Cops: Monessen man tried to hide crack cocaine, M-80 ‘in his buttocks’
A Monessen man pulled over Tuesday near Smithton over equipment violations apparently tried to hide crack cocaine and a powerful firecracker from two state troopers approaching his car, according to court documents.
James Anthony Hayes’ plan didn’t work.
A small baggie with the suspected drugs and an M-80 were discovered “hidden in his buttocks” during a later search, Trooper Austin Weaver reported.
“Hayes admitted he concealed the M-80 in his buttocks, too, because he believed it to be illegal,” Weaver wrote in court documents filed before East Huntingdon District Judge Charles Moore.
Hayes, 28, was arraigned Wednesday before Moore on charges of illegal possession of crack cocaine, illegal possession of Suboxone, possession of a weapon of mass destruction, possession of a prohibited weapon, possession of drug paraphernalia and tampering with physical evidence after the 10:53 a.m. traffic stop on Dutch Hollow Road near the Route 981 intersection.
Weaver reported Hayes was pulled over in a 2011 Chevrolet Cruze after troopers noticed a front headlight “was completely out” and the window tint on his vehicle was deemed too dark under state law.
In addition to the crack and firework, police separately discovered a black bag containing 12 Suboxone strips and a glass smoking pipe in the backseat, Weaver said.

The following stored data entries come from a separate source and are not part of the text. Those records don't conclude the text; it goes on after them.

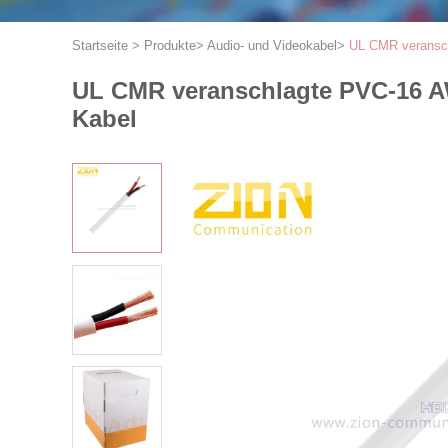
Startseite
>
Produkte
>
Audio- und Videokabel
>
UL CMR veransch
UL CMR veranschlagte PVC-16 A
Kabel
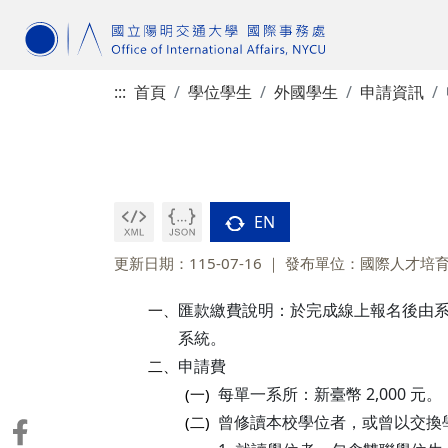
:::
首頁
學位學生
外國學生
申請資訊
EN
更新日期：115-07-16
發布單位：國際人才培
匯款繳費說明：於完成線上報名後由
一、
系統。
申請費
二、
每單一系所：新臺幣 2,000 元。
(一)
曾修讀本校學位者，或曾以交換學
(二)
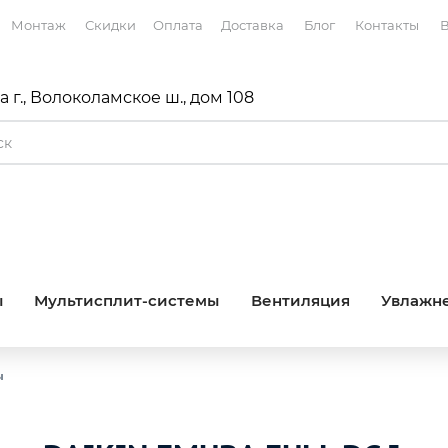
Монтаж
Скидки
Оплата
Доставка
Блог
Контакты
В
 г., Волоколамское ш., дом 108
ы
Мультисплит-системы
Вентиляция
Увлажне
ы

Troopers also confiscated $637 discovered under the front seat.
Later, troopers discovered another plastic baggie nearby with “small white pebbles” consistent with crack outside the patrol car where Hayes was seated after being taken into custody.

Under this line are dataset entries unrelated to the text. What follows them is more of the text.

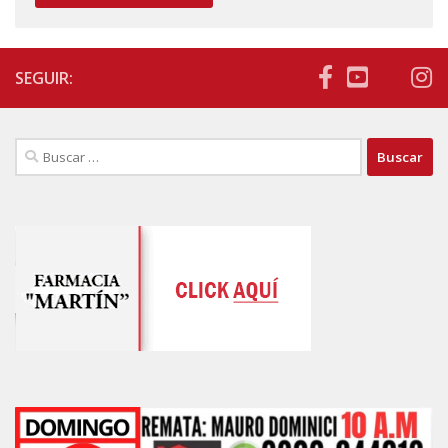
SEGUIR:
Buscar:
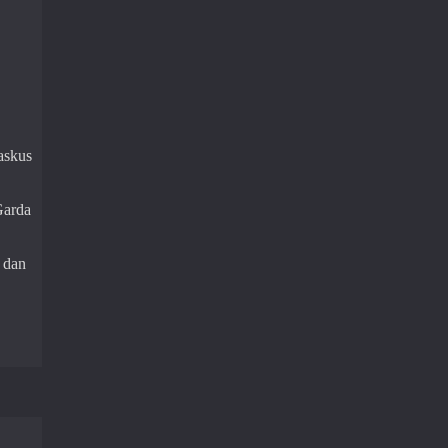
askus
Garda
 dan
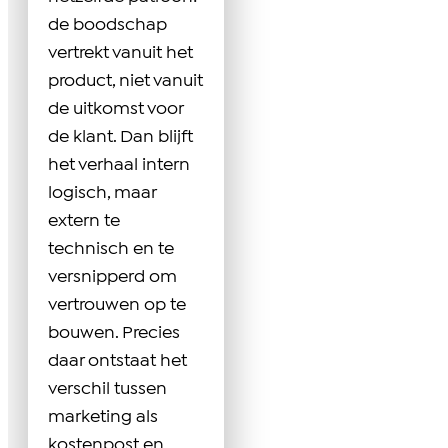
de boodschap
vertrekt vanuit het
product, niet vanuit
de uitkomst voor
de klant. Dan blijft
het verhaal intern
logisch, maar
extern te
technisch en te
versnipperd om
vertrouwen op te
bouwen. Precies
daar ontstaat het
verschil tussen
marketing als
kostenpost en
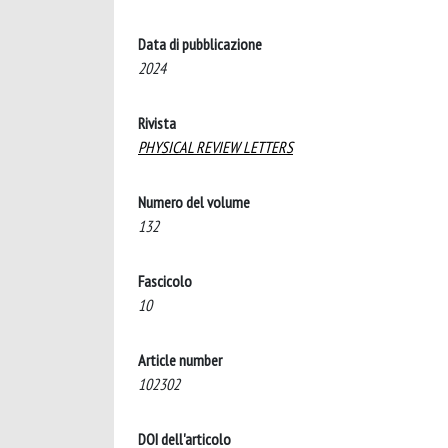
Data di pubblicazione
2024
Rivista
PHYSICAL REVIEW LETTERS
Numero del volume
132
Fascicolo
10
Article number
102302
DOI dell'articolo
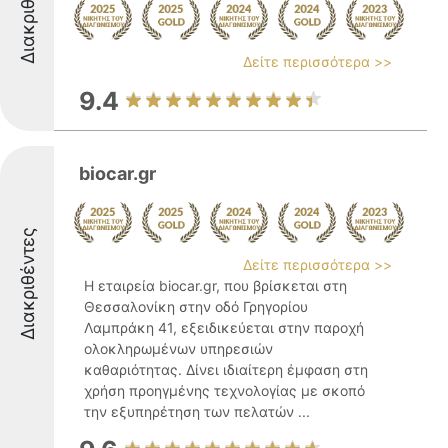
Διακριθέντες
Δείτε περισσότερα >>
9.4
biocar.gr
Διακριθέντες
Δείτε περισσότερα >>
Η εταιρεία biocar.gr, που βρίσκεται στη
Θεσσαλονίκη στην οδό Γρηγορίου
Λαμπράκη 41, εξειδικεύεται στην παροχή
ολοκληρωμένων υπηρεσιών
καθαριότητας. Δίνει ιδιαίτερη έμφαση στη
χρήση προηγμένης τεχνολογίας με σκοπό
την εξυπηρέτηση των πελατών ...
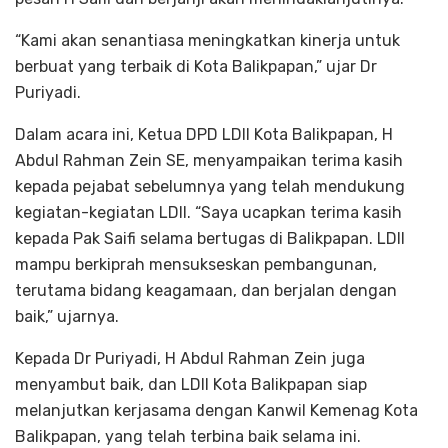
“Kami akan senantiasa meningkatkan kinerja untuk
berbuat yang terbaik di Kota Balikpapan,” ujar Dr
Puriyadi.
Dalam acara ini, Ketua DPD LDII Kota Balikpapan, H
Abdul Rahman Zein SE, menyampaikan terima kasih
kepada pejabat sebelumnya yang telah mendukung
kegiatan-kegiatan LDII. “Saya ucapkan terima kasih
kepada Pak Saifi selama bertugas di Balikpapan. LDII
mampu berkiprah mensukseskan pembangunan,
terutama bidang keagamaan, dan berjalan dengan
baik,” ujarnya.
Kepada Dr Puriyadi, H Abdul Rahman Zein juga
menyambut baik, dan LDII Kota Balikpapan siap
melanjutkan kerjasama dengan Kanwil Kemenag Kota
Balikpapan, yang telah terbina baik selama ini.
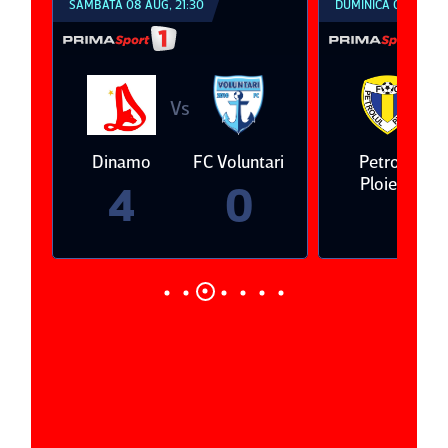
SÂMBĂTĂ 08 AUG, 21:30
DUMINICĂ 09 AUG, 1
Vs
V
eda
Dinamo
FC Voluntari
Petrolul
Ploieşti
4
0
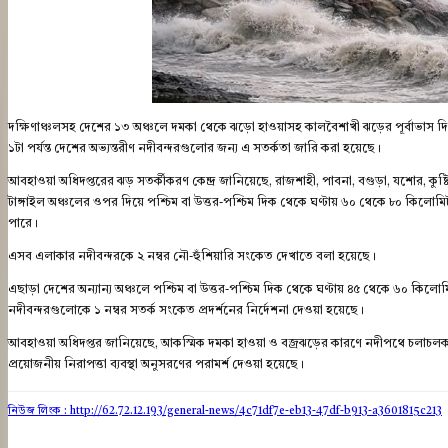
দক্ষিণাঞ্চলসহ দেশের ১৩ অঞ্চলে দমকা থেকে ঝড়ো হাওয়াসহ কালবৈশাখী ঝড়ের পূর্বাভাস দিয়
১টা পর্যন্ত দেশের অভ্যন্তরীণ নদীবন্দরগুলোর জন্য এ সতর্কতা জারি করা হয়েছে।
আবহাওয়া অধিদপ্তরের ঝড় সতর্কীকরণ কেন্দ্র জানিয়েছে, রাজশাহী, পাবনা, বগুড়া, যশোর, কুষ্টিয়
টাঙ্গাইল অঞ্চলের ওপর দিয়ে পশ্চিম বা উত্তর-পশ্চিম দিক থেকে ঘণ্টায় ৬০ থেকে ৮০ কিলোমিট
পারে।
এসব এলাকার নদীবন্দরকে ২ নম্বর নৌ-হুঁশিয়ারি সংকেত দেখাতে বলা হয়েছে।
এছাড়া দেশের অন্যান্য অঞ্চলে পশ্চিম বা উত্তর-পশ্চিম দিক থেকে ঘণ্টায় ৪৫ থেকে ৬০ কিলোমিটার 
নদীবন্দরগুলোকে ১ নম্বর সতর্ক সংকেত প্রদর্শনের নির্দেশনা দেওয়া হয়েছে।
আবহাওয়া অধিদপ্তর জানিয়েছে, আকস্মিক দমকা হাওয়া ও বজ্রঝড়ের কারণে নদীপথে চলাচলক
প্রয়োজনীয় নিরাপত্তা ব্যবস্থা অনুসরণের পরামর্শ দেওয়া হয়েছে।
নিউজ লিংক : http://62.72.12.193
/general-news/4c71df7e-eb13-47df-b913-a3601815c213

Weaver said after the crack residue was discovered near the patrol car, Hayes experienced a medical emergency and was taken by ambulance to Monongahela Valley Hospital in Washington County.
“While there, he admitted to the hospital staff that he had consumed crack cocaine,” Weaver reported.
Hayes also was wanted by state police in Greensburg on charges of driving under the influence of a controlled substance, possession of drug paraphernalia and driving on a suspended license following a 1:26 a.m. June 2 traffic stop on Route 31 in East Huntingdon Township.
Moore ordered Hayes to the county prison on $50,000 bail pending a preliminary hearing Aug. 14.
Though Pennsylvania broadened its fireworks law in 2017 to make more products legal, explosive devices such as M-80s, M-100s and cherry bombs remain illegal under federal law.